A video-taking student is challenging one of the most liberal of California’s institutes of higher learning, Fresno State University.

For example, the university recently was accused of illegal supporting the tax-raising state ballot measure, Proposition 30.

The conservative student activist braved this environment to question faculty about a poem in the student paper that referred to “white savages”, and after his suspension, filed a case against the school.

A student at Fresno State University is suing his professors for allegedly putting him on disciplinary probation because of his politics, and he has video that he says proves his case.

The trouble started in May 2011, when Neil O’Brien, a senior at Fresno State who is active in student government, went to talk with two professors in Fresno’s Chicano and Latin American Studies Department. O’Brien, who is widely known on campus for advocating against policies such as the DREAM Act, the proposed law that would give young illegal immigrants a path to citizenship, was miffed that they allowed a poem he found offensive to be published in a university-sponsored newspaper. The poem starts with the passage “America, the land robbed by the white savage” and continues along those lines.
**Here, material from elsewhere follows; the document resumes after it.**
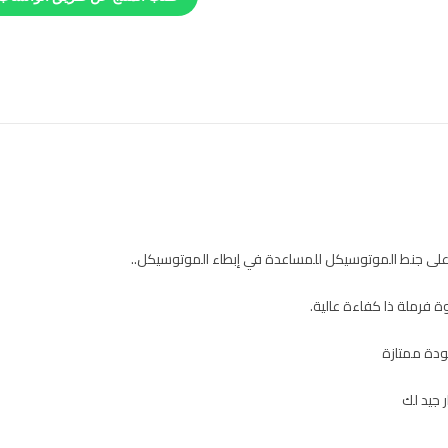
 على جنط الموتوسيكل للمساعدة في إبطاء الموتوسيكل..
 فرملة ذا كفاءة عالية.
ودة ممتازة
 جيد لك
When O’Brien approached the professors separately in their offices, the same thing happened in each case: they said they didn’t want to talk with him. Openly recording the encounters on a video camera, O’Brien told them he just wanted to ask questions. They again told him to leave, and closed their doors.

What happened next is what got O’Brien in trouble: The professors called the police. According to police reports, the professors said that O’Brien had been “threatening” and “harassing” them. Police took O’Brien in for questioning, but decided not to file charges after watching video he took of the incident.
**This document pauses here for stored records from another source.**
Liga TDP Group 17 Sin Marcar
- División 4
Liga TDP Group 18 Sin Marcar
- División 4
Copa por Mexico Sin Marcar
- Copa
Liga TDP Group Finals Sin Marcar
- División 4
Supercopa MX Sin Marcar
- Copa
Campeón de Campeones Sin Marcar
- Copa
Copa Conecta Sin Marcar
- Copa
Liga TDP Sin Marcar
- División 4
The video O’Brien took, in which staff is being questioned about the school’s newspaper publishing the racist poem, is posted here: Neil O’Brien’s May 11th Video

The Blaze report by Erica Ritz has additional details:

O’Brien’s lawyer, Brian Leighton, added: “What these professors can’t stand is that Neil shows up to all these university meetings… and he says what he thinks.”  O’Brien emailed us a full copy of his complaint– read it here.

School representatives say they cannot provide details on the case, since it has to do with disciplinary action against a student, but insist that personal politics were unrelated to O’Brien’s punishment.

….Though this ​is​ related to politics, it should be noted that a quick Google search reveals O’Neil seemingly had a website called “therealpedro.com” about the “lies, crimes, and possible cover-up” of the school’s president Pedro Ramirez, who was found to be an illegal immigrant in late 2010.  The website has not been updated since May.